Namun, pada kenyataannya, dalam surat wasiat yang diberikan Moehammad Hatta kepada Guntur Soekarno Putra, anak tertua Soekarno, tertanggal 16 Juni 1978, dijelaskan oleh Hatta bahwa menjelang akhir Mei 1945, Radjiman Wediodiningrat, pemimpin BPUPKI membuka rapat dengan menanyakan dasar negara yang cocok bagi Indonesia.
Salah satu peserta rapat, Bung Karno kemudian menyampaikan gagasan Pancasila pada 1 Juni 1945. Saat itu, Bung Karno merumuskan Pancasila sebagai berikut.
- Nasionalisme
- Internasionalisme atau humanitarianisme
- Demokrasi
- Kesejahteraan sosial
- Kepercayaan pada Tuhan
Piagam Jakarta
Selanjutnya, Komisi Sembilan dari BPUPKI yang terdiri dari sembilan orang yang terbagi menjadi dua kelompok besar. Pertama, mereka yang disebut Nasionalis Sekular, yaitu Soekarno, Mohammad Hatta, Ahmad Soebardjo, A.A. Maramis, dan Muhammad Yamin.
Di posisi lain, ada nasionalis agamis yang terdiri dari Abdul Kahar Muzakkir, H. Agus Salim, Abikusno Tjokrosujoso, dan Abdul Wahid Hasjim. Perdebatannya tentu berkisar apakah Indonesia, dengan mayoritas penduduknya Muslim, akan "mengunggulkan" umat Islam atau tidak.
Hasil rapat Komisi Sembilan ini adalah perubahan dari Pancasila versi Soekarno di atas. Perubahan tersebut dikenal sebagai Piagam Jakarta yang dibuat pada 22 Juni 1945. Isinya sebagai berikut.
- Ketuhanan Kepada Tuhan dengan kewajiban menjalankan syariat Islam bagi pemeluk-pemeluknya.
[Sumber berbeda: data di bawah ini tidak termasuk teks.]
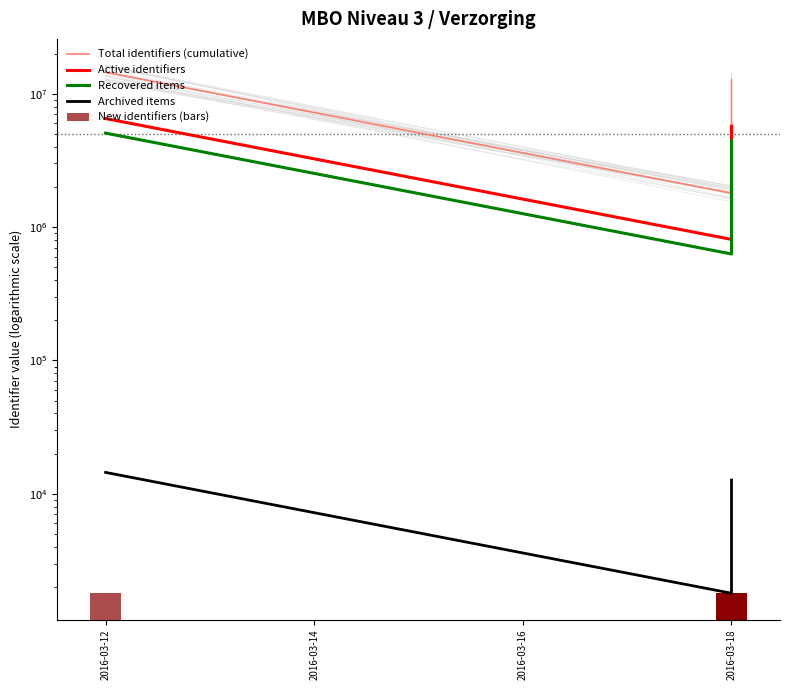

What is the sum of all Recovered items values?

22779361.1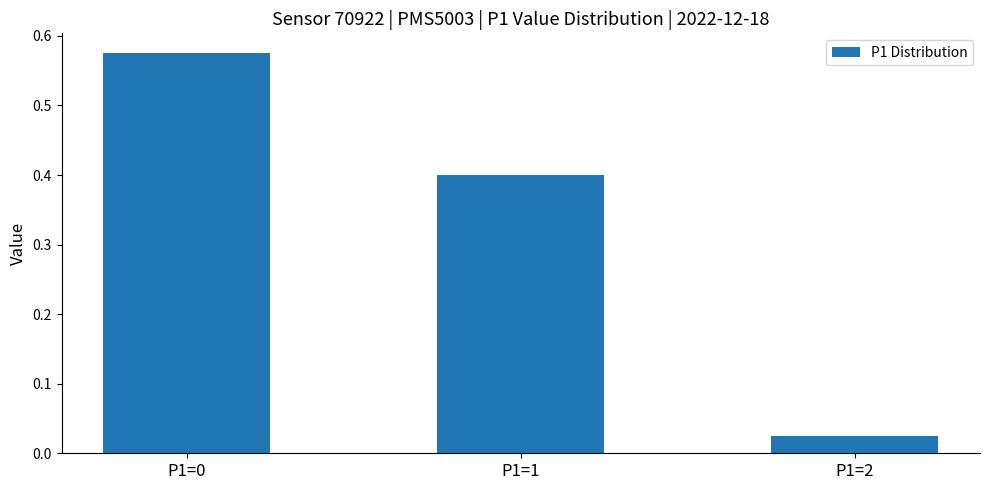

Where is the data nearest to the value 0?

P1=2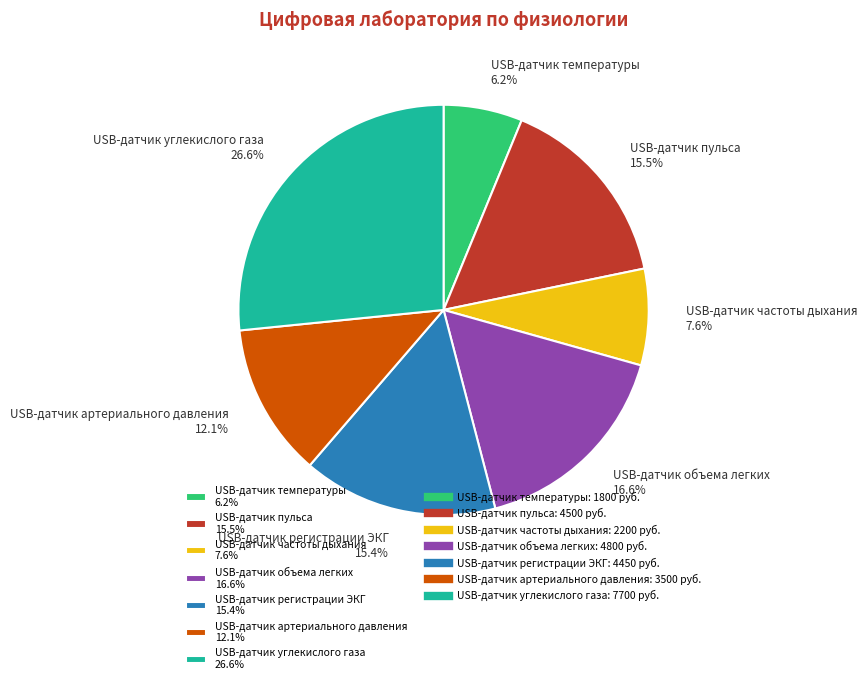

Which has a higher value, USB-датчик пульса or USB-датчик температуры?

USB-датчик пульса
- Kemanusiaan yang adil dan beradab.
- Persatuan Indonesia.
- Kerakyatan yang dipimpin oleh hikmat kebijaksanaan dalam permusyawaratan/perwakilan.
- Keadilan sosial bagi seluruh rakyat Indonesia.
Polemik
Menurut para Nasionalis Agamis dalam Komisi Sembilan di atas, term "dengan kewajiban menjalankan syariat bagi penganutnya" jelas hanya merujuk kepada umat Islam semata. Term ini penting untuk menghormati posisi umat Islam yang menjadi umat beragama terbanyak di negara kita. Term ini juga tidak akan mungkin disalahpahami dengan mengartikan adanya paksaan penggunaan syariat dalam negara kita.
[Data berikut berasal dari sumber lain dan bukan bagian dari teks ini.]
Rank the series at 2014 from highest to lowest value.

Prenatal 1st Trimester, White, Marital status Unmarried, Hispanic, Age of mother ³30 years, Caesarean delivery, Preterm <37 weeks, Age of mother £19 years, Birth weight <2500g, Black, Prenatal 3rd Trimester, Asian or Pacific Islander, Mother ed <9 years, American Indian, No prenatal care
Lebih jauh, bagi nasionalis agamis, Piagam Jakarta mirip dengan Piagam Madinah yang dibuat Nabi Muhammad saw. dalam mengelola Madinah. Kenyataannya, dalam komunitas Madinah, tidak ada yang dianak-tirikan karena berbeda agama. Bahkan, ada hadits Nabi, "Siapa pun muslim yang berani membunuh non-muslim (hanya karena merasa lebih kuat), tidak akan mencium bau surga".
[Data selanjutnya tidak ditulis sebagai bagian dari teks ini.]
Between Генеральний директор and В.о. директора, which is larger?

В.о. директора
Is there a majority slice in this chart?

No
Akan tetapi, bagi kalangan nasionalis-sekular, term "dengan kewajiban menjalankan syariat Islam bagi pemeluk-pemeluknya" dianggap terlalu mengunggulkan sebuah kelompok. Oleh karena itu, digantilah term tersebut menjadi term "Ketuhanan Yang Maha Esa" saja dalam Pancasila revisi akhir.